Finally, the entropy is raw entropy that should be used to derive the wallet’s HD root.
Next, we’ll take the plaintext seed described above and encipher it to procure a final cipher text. We’ll then take this cipher text (the CipherSeed) and encode that using a 24-word mnemonic. The enciphering process takes a user-defined passphrase. If no passphrase is provided, then the string “aezeed” will be used.
To encipher a plaintext seed (19 bytes) to arrive at an enciphered cipher seed (33 bytes), we apply the following operations:
- First we take the external version and append it to our buffer. The external version describes how we encipher. For the first version (version 0), we’ll use scrypt(n=32768, r=8, p=1) and aezeed.
- Next, we’ll use scrypt (with the version 9 params) to generate a strong key for encryption. We’ll generate a 32-byte key using 5 bytes as a salt. The usage of the salt is meant to make the creation of rainbow tables infeasible.
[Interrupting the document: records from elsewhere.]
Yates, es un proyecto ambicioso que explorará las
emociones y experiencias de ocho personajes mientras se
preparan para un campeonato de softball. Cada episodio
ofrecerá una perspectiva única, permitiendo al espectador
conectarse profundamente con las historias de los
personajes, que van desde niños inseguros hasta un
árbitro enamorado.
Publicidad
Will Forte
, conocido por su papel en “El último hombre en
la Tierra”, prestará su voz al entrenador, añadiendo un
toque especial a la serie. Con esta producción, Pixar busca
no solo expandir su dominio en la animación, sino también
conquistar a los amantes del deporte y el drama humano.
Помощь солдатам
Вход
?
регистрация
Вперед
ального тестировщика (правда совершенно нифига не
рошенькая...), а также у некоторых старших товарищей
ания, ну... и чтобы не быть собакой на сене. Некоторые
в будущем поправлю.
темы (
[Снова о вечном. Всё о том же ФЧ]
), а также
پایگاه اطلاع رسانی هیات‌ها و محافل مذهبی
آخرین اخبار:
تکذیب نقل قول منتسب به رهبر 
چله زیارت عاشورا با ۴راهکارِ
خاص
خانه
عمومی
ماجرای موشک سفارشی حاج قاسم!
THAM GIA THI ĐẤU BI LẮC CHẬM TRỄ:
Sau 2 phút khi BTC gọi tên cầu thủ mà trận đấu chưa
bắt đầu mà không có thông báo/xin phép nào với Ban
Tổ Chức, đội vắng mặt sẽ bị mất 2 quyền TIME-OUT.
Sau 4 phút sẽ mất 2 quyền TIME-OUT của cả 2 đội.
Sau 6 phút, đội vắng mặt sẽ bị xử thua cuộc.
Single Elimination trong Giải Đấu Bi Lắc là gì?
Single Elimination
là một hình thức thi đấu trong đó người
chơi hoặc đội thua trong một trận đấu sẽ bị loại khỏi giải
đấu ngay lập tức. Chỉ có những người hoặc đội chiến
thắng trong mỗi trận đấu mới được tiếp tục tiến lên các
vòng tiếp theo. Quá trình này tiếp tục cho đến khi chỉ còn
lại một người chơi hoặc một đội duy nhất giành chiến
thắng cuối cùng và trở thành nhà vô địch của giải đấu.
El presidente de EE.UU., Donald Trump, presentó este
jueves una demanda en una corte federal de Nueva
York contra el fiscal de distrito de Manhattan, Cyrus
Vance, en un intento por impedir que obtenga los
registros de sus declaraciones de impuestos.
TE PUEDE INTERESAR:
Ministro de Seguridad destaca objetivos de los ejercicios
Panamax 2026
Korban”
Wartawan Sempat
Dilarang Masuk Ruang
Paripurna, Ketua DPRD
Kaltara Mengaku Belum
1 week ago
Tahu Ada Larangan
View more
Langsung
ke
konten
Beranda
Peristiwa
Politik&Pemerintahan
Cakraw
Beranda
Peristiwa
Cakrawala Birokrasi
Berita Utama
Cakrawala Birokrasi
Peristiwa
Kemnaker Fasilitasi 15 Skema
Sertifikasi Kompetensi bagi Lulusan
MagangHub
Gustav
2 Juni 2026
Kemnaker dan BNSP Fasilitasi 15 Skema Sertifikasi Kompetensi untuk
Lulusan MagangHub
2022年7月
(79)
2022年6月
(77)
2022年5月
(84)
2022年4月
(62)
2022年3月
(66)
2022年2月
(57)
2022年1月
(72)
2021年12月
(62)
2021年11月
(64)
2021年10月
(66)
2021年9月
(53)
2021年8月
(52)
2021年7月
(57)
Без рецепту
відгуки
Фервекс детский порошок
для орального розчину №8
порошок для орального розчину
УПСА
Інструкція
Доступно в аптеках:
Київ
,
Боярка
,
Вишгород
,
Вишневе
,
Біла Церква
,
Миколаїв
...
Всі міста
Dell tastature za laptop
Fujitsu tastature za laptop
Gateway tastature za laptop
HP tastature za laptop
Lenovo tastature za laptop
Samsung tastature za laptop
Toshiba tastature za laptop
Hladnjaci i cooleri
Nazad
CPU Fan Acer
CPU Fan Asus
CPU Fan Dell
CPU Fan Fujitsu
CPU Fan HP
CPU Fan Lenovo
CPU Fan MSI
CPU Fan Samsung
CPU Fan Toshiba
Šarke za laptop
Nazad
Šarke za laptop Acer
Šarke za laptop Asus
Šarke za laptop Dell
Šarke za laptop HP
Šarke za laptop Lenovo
- Next, the enciphering process. We use aez, modern AEAD with nonce-misuse resistance properties. The important trait we exploit is that it’s an arbitrary input length block cipher. Additionally, it has what’s essentially a configurable MAC size. In our scheme we’ll use a value of 8, which acts as a 64-bit checksum. We’ll encrypt with our generated seed, and use an AD of (version || salt).
- Finally, we’ll encode this 33-byte cipher text using the default word list of BIP 39 to produce 24 English words.
Properties of the aezeed cipher seed
The aezeed cipher seed scheme has a few cool properties, notably:
- The mnemonic itself is a cipher text, meaning leaving it in plaintext is advisable if the user also sets a passphrase. This is in contrast to BIP 39 where the mnemonic alone (without a passphrase) may be sufficient to steal funds.
- A cipherseed can be modified to change the passphrase. This means that if the users wants a stronger passphrase, they can decipher (with the old passphrase), then encipher (with a new passphrase). Compared to BIP 39, where if the users used a passphrase, since the mapping is one way, they can’t change the passphrase of their existing HD key chain.
- A cipher seed can be upgraded. Since we have an external version, offline tools can be provided to decipher using the old params, and encipher using the new params. In the future if we change ciphers, change scrypt, or just the parameters of scrypt, then users can easily upgrade their seed with an offline tool.